### 読む文章
____

株式会社アトノイの代表・川本栄介が考えるWeb3の世界、Web3が作り上げていく新しい社会について。今回は、個にフォーカスしたWeb3の現在地点についてお伝えします。②はこちら。

モノやコトを個に帰属させる。第三者を介さず、個と個が繋がる時代へ

僕がIT業界に入ったのは2000年前後。この20年で新規事業を含め、いろいろなものの開発に携わり、その推移を見てきました。その中で、過渡期、転換期が2020年辺りにくるのではないかと感じていました。ブロックチェーン、トークンエコノミーというものに出合い、次のフェーズではこれらが新しい社会の礎を築くのではないかと考えはじめ、2018年にこのシステムを用いたコンサルとして独立。「個人に帰属する社会、経済」が次の時代を作り上げていくということを常々語ってきました。それがまさに僕が考えるWeb3の世界です。

その昔、大学や会社などの所属先で相手を判断する時代がありました。そこに属しているから、この人の年収はこれくらいで、これくらいの生活レベルを送っている人ということだけ判断し、その人個人の能力や経験、活躍ぶりはそこにほとんど反映されていませんでした。しかし、SNSの登場によって、個人がいろいろなことを発信できる時代になり、いいことも悪いことも含めて拡散され、みんなの目に触れるようになってくると、やはり個にフォーカスし、あらゆるモノや情報を個人に帰属させていく時代に入ってきたと感じています。現在も、個人の情報というのは個人に帰属されている感じには作られています。しかし、すべてではないのです。Eコマースを例にすると、Amazonで何を買いました、Amazonでいくらお金を払いました、Amazonでどんな商品に興味があるのか検索しましたという情報は、そのAmazonのプラットフォームサービスの中では個人に帰属していますが、楽天で同じように買い物をしても、楽天とAmazonの情報はリンクしていないのです。Amazonの僕、楽天の僕がそれぞれいるだけであって、Eコマースでショッピングしたい「僕」がいるわけではないのです。本来はどちらでも商品を販売しているのだから、どちらかの最高のイイモノを届けてほしいと望みたいのですが、Amazonと楽天はライバル関係だからそんなことはしません。楽天やAmazonという信頼のおける第三者が間に入って、生産者と消費者、製造者と消費者の間を仲介しているわけですが、両方の情報をプラットフォーマーが牛耳ってしまっているから、消費者の顔も生産者の顔も見えないのが一般化してしまっているわけです。

____

### 目標
a: Web3についての文章によると、消費者の顔も生産者の顔も見えないことが一般的になっているのはなぜですか。1〜3文で説明してください。
b: Web3についての文章の一部を、一字も変えずに書き写してください。「その昔、大学や会社などの所属」という語句を含むところから始め、「化してしまっているわけです。」という語句を書いたところで止めてください。

### 提供情報

____

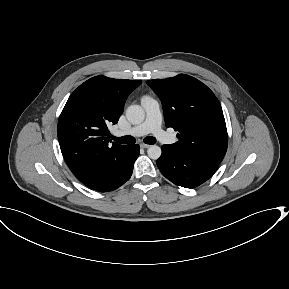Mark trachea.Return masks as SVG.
<instances>
[{
    "label": "trachea",
    "mask_w": 289,
    "mask_h": 289,
    "mask_svg": "<svg viewBox=\"0 0 289 289\" xmlns=\"http://www.w3.org/2000/svg\"><path fill=\"white\" fill-rule=\"evenodd\" d=\"M111 138L118 143L121 144H133L136 142L135 138L132 136H123V137H115V136H111ZM144 143L146 144H155L156 143V139L152 136H148L144 138Z\"/></svg>",
    "instance_id": "1"
}]
</instances>
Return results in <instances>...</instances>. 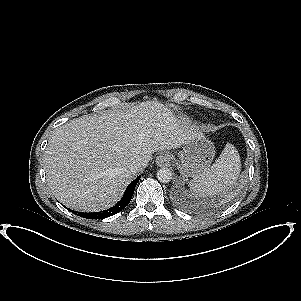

____

### 課題への回答
a: 楽天やAmazonのような第三者が生産者と消費者の間を仲介しています。そのうえでプラットフォーマーが両方の情報を牛耳っているからです。

b:
その昔、大学や会社などの所属先で相手を判断する時代がありました。そこに属しているから、この人の年収はこれくらいで、これくらいの生活レベルを送っている人ということだけ判断し、その人個人の能力や経験、活躍ぶりはそこにほとんど反映されていませんでした。しかし、SNSの登場によって、個人がいろいろなことを発信できる時代になり、いいことも悪いことも含めて拡散され、みんなの目に触れるようになってくると、やはり個にフォーカスし、あらゆるモノや情報を個人に帰属させていく時代に入ってきたと感じています。現在も、個人の情報というのは個人に帰属されている感じには作られています。しかし、すべてではないのです。Eコマースを例にすると、Amazonで何を買いました、Amazonでいくらお金を払いました、Amazonでどんな商品に興味があるのか検索しましたという情報は、そのAmazonのプラットフォームサービスの中では個人に帰属していますが、楽天で同じように買い物をしても、楽天とAmazonの情報はリンクしていないのです。Amazonの僕、楽天の僕がそれぞれいるだけであって、Eコマースでショッピングしたい「僕」がいるわけではないのです。本来はどちらでも商品を販売しているのだから、どちらかの最高のイイモノを届けてほしいと望みたいのですが、Amazonと楽天はライバル関係だからそんなことはしません。楽天やAmazonという信頼のおける第三者が間に入って、生産者と消費者、製造者と消費者の間を仲介しているわけですが、両方の情報をプラットフォーマーが牛耳ってしまっているから、消費者の顔も生産者の顔も見えないのが一般化してしまっているわけです。